The lawyer writing this letter for Argentina — Cleary Gottlieb’s Jonathan Blackman — has written on the champerty defence in the past, as it happens. (H/T Ramiro Lopez Larroy and Eugenio Bruno.) Meanwhile I can imagine the holdouts’ response: Argentina is warbling about the proper existence of a secondary market providing liquidity for distressed sovereign bonds — “a benefit to all the parties involved,” in the words of one of their lawyers.
That’s one way of looking at it. The other is just that Argentina knows it’s losing, and talking about purchase prices at least lets it play to the public gallery back home.
5) Argentina’s ability (willingness?) to pay
It was widely expected that Argentina would tell the court that it simply doesn’t have the resources to pay all the holdout claims in full and upfront, and hence the judges should go with restructuring the claims.

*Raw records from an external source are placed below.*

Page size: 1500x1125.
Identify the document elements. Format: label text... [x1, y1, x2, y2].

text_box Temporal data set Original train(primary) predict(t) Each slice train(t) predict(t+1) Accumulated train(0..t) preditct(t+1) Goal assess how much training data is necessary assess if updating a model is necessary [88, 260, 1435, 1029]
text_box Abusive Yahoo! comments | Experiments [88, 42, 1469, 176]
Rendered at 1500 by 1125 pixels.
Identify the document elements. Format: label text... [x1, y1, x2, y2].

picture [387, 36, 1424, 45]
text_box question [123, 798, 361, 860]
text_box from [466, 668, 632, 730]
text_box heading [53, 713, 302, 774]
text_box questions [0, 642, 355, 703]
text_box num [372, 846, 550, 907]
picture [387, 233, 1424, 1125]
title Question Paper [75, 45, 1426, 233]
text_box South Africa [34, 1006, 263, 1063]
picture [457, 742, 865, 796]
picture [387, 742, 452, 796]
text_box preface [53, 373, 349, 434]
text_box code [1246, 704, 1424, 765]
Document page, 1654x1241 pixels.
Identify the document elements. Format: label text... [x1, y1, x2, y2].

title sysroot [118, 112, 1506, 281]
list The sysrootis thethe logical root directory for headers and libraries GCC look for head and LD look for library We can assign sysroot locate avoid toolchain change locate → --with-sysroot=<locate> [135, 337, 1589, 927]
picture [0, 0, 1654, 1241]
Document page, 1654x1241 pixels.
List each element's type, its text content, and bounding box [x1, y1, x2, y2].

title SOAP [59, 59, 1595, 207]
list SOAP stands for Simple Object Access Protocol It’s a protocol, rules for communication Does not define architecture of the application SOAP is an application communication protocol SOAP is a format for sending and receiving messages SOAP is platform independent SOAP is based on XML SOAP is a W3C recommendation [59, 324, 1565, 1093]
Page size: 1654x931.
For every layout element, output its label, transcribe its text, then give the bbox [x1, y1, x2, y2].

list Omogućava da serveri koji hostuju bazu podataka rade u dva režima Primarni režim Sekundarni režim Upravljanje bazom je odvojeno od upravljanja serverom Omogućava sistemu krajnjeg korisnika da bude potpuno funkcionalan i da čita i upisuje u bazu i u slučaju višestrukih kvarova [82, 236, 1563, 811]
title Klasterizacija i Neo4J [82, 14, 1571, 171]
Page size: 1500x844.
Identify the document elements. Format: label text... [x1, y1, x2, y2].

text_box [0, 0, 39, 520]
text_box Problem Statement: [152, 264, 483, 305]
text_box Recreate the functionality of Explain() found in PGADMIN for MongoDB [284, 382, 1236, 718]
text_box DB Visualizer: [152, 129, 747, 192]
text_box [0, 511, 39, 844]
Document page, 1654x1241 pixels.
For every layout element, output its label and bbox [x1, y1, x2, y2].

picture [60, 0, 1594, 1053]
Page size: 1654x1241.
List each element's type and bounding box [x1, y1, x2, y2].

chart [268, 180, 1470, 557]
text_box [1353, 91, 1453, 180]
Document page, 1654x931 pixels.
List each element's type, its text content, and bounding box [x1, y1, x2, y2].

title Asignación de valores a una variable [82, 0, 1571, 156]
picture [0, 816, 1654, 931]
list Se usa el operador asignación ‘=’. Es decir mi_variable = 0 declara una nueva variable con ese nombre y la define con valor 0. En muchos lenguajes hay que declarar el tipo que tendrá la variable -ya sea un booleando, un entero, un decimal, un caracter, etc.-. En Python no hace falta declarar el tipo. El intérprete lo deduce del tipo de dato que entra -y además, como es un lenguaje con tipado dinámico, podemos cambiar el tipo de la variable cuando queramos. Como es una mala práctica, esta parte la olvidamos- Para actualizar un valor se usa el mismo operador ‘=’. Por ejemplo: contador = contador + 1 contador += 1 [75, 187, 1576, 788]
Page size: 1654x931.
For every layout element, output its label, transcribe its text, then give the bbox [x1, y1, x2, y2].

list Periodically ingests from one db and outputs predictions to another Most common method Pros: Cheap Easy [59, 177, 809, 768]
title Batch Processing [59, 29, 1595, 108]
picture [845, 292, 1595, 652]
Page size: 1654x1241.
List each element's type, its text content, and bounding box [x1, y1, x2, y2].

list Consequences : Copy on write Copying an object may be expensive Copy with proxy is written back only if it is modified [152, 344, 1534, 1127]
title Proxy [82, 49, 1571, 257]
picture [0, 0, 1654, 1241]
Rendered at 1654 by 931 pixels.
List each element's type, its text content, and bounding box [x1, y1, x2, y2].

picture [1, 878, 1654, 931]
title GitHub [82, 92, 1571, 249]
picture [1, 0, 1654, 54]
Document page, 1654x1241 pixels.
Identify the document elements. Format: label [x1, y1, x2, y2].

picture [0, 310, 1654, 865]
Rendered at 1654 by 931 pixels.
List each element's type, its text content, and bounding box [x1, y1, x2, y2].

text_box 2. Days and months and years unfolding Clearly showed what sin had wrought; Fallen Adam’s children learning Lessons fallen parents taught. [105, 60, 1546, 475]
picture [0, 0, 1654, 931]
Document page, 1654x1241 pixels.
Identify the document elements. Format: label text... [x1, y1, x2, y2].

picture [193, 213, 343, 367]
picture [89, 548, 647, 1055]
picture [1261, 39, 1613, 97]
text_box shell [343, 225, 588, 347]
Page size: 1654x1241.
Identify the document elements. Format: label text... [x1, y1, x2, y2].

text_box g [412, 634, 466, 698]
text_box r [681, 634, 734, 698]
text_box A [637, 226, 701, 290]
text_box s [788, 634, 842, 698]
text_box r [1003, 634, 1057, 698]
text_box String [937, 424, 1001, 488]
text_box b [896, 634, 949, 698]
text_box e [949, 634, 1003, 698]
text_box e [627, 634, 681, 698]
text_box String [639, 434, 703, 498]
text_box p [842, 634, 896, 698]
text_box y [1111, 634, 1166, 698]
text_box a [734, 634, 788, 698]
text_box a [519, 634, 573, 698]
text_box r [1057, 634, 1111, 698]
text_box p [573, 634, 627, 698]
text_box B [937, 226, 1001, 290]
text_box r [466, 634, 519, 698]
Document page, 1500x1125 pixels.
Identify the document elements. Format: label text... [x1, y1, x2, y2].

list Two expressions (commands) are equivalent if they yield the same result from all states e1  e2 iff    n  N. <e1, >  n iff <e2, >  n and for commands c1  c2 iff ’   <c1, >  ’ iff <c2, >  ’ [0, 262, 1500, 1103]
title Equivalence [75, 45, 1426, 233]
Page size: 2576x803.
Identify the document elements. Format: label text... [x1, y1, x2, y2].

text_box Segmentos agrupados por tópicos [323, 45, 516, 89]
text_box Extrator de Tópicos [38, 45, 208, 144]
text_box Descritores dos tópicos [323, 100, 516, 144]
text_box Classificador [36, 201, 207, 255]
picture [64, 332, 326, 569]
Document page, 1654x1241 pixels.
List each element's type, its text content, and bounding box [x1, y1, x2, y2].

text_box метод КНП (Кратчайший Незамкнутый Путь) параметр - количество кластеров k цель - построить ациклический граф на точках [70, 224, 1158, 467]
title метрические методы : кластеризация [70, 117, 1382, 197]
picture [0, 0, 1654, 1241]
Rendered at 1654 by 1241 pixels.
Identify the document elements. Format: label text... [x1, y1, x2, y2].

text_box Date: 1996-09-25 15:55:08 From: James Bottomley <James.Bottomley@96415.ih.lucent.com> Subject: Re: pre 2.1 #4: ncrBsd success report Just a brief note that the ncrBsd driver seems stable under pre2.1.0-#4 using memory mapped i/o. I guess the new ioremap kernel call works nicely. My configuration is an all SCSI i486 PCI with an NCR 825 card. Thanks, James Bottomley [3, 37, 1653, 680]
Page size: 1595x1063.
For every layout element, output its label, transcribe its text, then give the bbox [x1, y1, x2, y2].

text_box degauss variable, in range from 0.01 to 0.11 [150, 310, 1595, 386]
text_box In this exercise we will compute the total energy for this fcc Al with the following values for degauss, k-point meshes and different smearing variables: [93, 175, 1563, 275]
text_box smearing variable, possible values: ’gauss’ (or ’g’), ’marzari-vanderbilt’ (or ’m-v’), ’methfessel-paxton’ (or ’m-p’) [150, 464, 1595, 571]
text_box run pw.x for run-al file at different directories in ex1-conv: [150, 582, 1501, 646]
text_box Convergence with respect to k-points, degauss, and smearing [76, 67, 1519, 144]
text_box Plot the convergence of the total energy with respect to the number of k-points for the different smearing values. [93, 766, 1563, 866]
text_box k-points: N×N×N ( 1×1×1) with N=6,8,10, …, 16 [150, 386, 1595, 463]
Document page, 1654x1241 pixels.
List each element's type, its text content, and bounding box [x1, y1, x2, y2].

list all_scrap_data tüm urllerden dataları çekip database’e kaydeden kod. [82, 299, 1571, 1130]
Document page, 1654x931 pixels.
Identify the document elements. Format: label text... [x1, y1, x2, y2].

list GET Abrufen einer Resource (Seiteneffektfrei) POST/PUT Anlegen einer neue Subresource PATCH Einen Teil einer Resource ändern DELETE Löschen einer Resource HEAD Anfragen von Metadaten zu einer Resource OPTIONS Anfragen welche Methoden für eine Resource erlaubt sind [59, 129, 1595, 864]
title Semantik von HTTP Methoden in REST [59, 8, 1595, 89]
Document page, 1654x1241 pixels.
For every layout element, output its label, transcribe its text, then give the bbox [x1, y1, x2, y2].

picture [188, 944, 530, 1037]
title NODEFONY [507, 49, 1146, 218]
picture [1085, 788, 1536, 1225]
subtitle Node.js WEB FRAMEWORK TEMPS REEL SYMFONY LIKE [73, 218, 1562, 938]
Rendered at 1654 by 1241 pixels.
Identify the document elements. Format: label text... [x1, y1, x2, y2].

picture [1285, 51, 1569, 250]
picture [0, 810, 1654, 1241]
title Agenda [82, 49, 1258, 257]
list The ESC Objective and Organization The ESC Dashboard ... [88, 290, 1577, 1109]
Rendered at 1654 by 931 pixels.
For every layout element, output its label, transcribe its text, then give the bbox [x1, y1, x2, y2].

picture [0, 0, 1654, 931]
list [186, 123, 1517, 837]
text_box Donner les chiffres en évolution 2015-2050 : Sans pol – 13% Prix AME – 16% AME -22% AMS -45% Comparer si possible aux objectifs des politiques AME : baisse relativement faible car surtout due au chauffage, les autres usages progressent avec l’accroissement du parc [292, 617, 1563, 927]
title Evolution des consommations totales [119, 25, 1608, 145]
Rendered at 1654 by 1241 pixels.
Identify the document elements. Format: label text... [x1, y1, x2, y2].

Curiously, Argentina exceeded expectations. It does come out and say that “the Republic’s Proposal is consistent with the Republic’s ability to pay” — but then it doesn’t give the court actual hard numbers on what “ability” means, in terms of balances of payments, central bank reserves or whatever else is relevant. It just complains that it never got the chance to tell courts this stuff before, and advises the judges to remand if they want more evidence. Once again, it looks like a way for it to buy time, but it’s also another way in which Argentina doesn’t seem to appreciate the last-chance nature of the judges’ order for clarification.
The Republic’s proposal looks pretty battered by this point. But it’s lastly important to observe how Argentina also came back to the court on a demand that really was not an afterthought:
…what assurances, if any, it can provide that the official government action necessary to implement its proposal will be taken, and the timetable for such action.
Argentina has responded that it will “take all steps necessary” to get the proposal voted into law, and that the executive “expects that the necessary legislation will be promptly enacted.” There is no detailed timetable. Just “promptly”. Nothing is said either about the workings of Argentina’s lock law, which prevents reopening any of the restructuring offers unless it is suspended. I’d imagine the judges wanted to know things like that about the Argentine commitment to pay out rather than “all steps necessary”.
6) So the court rejects this proposal and Argentina defaults now, right?
Maybe not. In this second part, we’ve at least seen ways in which Argentina could get the judges to buy it more time — by seeking new information or remanding on things that need clearing up. Unfortunately for Argentina, that is not the vibe the Second Circuit has been giving off lately or in the fact that the order behind this proposal was for clarification.
Time to start drafting the cert petition, then?